§ **RAW DATA**:
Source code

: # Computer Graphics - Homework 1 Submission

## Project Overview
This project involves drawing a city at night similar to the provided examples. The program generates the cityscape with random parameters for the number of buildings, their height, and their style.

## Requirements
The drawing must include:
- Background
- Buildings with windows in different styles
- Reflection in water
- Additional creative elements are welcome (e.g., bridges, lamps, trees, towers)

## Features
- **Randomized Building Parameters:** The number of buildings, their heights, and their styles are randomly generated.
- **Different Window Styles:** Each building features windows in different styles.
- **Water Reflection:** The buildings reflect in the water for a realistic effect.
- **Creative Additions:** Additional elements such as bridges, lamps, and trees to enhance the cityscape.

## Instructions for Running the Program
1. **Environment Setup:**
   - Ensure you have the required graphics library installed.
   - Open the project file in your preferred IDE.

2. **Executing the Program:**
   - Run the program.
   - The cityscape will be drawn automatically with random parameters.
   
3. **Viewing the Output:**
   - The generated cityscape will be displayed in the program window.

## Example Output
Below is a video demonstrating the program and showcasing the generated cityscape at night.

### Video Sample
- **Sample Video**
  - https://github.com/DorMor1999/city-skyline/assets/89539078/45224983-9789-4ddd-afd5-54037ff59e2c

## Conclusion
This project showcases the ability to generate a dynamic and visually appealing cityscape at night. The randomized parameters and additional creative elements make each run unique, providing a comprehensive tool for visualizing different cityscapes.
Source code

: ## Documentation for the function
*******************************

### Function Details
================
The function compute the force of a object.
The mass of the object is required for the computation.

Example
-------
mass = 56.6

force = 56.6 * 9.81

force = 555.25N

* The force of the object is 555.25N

§ **EXERCISE**: Only the lines from the start of the data to the line holding "- **Randomized Building" are wanted; return them exactly, both ends included.

§ **ANSWER FOR THE TASK**:
Source code

: # Computer Graphics - Homework 1 Submission

## Project Overview
This project involves drawing a city at night similar to the provided examples. The program generates the cityscape with random parameters for the number of buildings, their height, and their style.

## Requirements
The drawing must include:
- Background
- Buildings with windows in different styles
- Reflection in water
- Additional creative elements are welcome (e.g., bridges, lamps, trees, towers)

## Features
- **Randomized Building Parameters:** The number of buildings, their heights, and their styles are randomly generated.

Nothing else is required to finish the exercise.